- DOCUMENT EXCERPT
━━━━━━━━━━━━━━━━━━━━

Corporate PR Is Short-Changed

Ideally, and in years past, Marriott and other organizations would have a PR person with virtually unlimited time and attention for reporters and their questions. The PR people would not wait for us to contact them but had outreach programs that brought them people to the desks of reporters or created numerous other ways for interaction.

Reporters now often find that even if they are able to connect with a PR person at an organization, they are apt to run into resistance rather than cooperation.

David Carr of the New York Times wrote: "The modern chief executive lives behind a wall of communications operatives, many of whom ladle out slop meant to obscure rather than reveal."

Registrants at the conference starting on Saturday should grapple with what key editors are saying about the function.

They could bring up the subject with main session speakers Amy Robach, news anchor for ABC-TV's "Good Morning America," and Chuck Todd, moderator of NBC-TV's "Meet the Press." He was previously chief White House correspondent for NBC.

━━━━━━━━━━━━━━━━━━━━

- DATASET

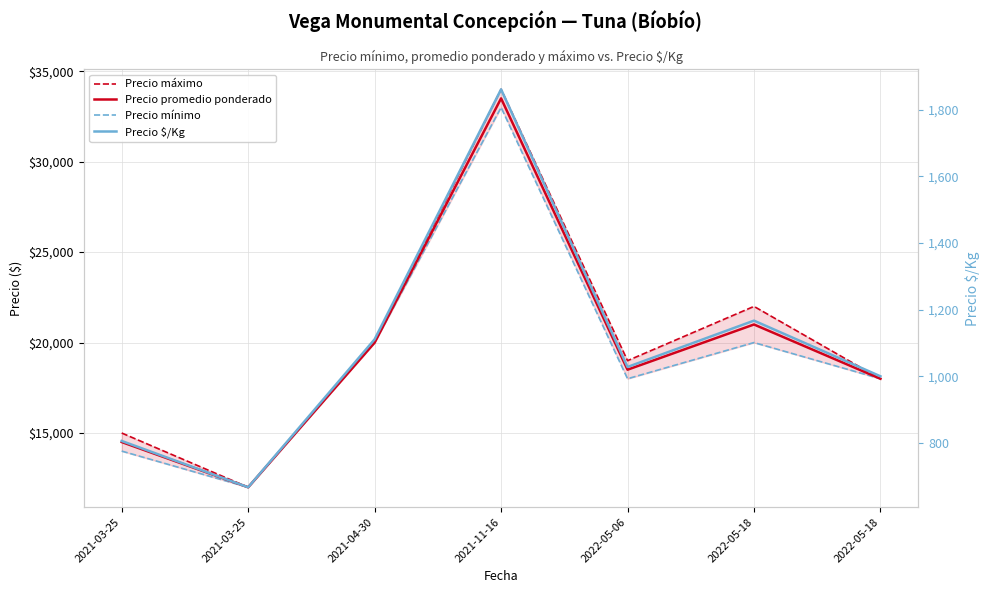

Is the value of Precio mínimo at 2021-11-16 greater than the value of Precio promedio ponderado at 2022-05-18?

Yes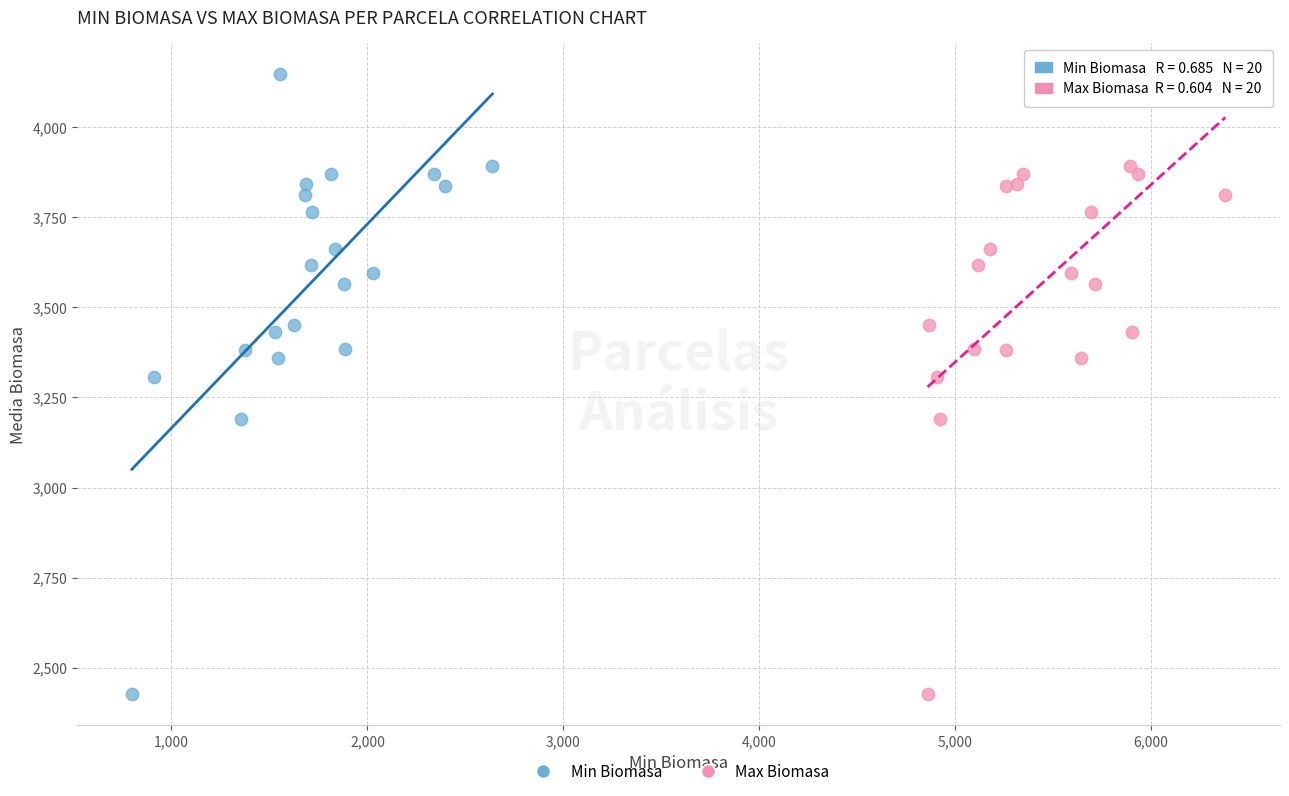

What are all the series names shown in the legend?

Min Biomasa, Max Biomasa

━━━━━━━━━━━━━━━━━━━━

- CHECK YOUR UNDERSTANDING
a: Retype the passage on corporate PR word for word, from "Reporters now often" down to "correspondent for NBC.".
b: Continue the piece on corporate PR, starting after its final sentence.

- RESULTS FOR THE EXERCISE
a:
Reporters now often find that even if they are able to connect with a PR person at an organization, they are apt to run into resistance rather than cooperation.

David Carr of the New York Times wrote: "The modern chief executive lives behind a wall of communications operatives, many of whom ladle out slop meant to obscure rather than reveal."

Registrants at the conference starting on Saturday should grapple with what key editors are saying about the function.

They could bring up the subject with main session speakers Amy Robach, news anchor for ABC-TV's "Good Morning America," and Chuck Todd, moderator of NBC-TV's "Meet the Press." He was previously chief White House correspondent for NBC.

b:
Other chief speakers are Walter Isaacson of the Aspen Institute, who has just authored The Innovators: How a Group of Hacks, Geniuses and Geeks Created the Digital Revolution; Mike Buckley of Facebook, and Michael Lomax of the United Negro College Fund.

PRSA needs to revisit its unlimited praise for Johnson & Johnson's handlng of the 1982 Tylenol murders which won a special Silver Anvil in 1982. The Anvil entry, describing J&J's handling of the murders, which has come under criticism in The Tylenol Mafia and other books by Scott Bartz, is still being sold for $7.99 and needs to be re-examined in the light of new evidence. Ethics panels of the PRSA's New York chapter and national in September both praised J&J, which rushed back into the market with easily-spiked capsules that were used for another murder in 1986.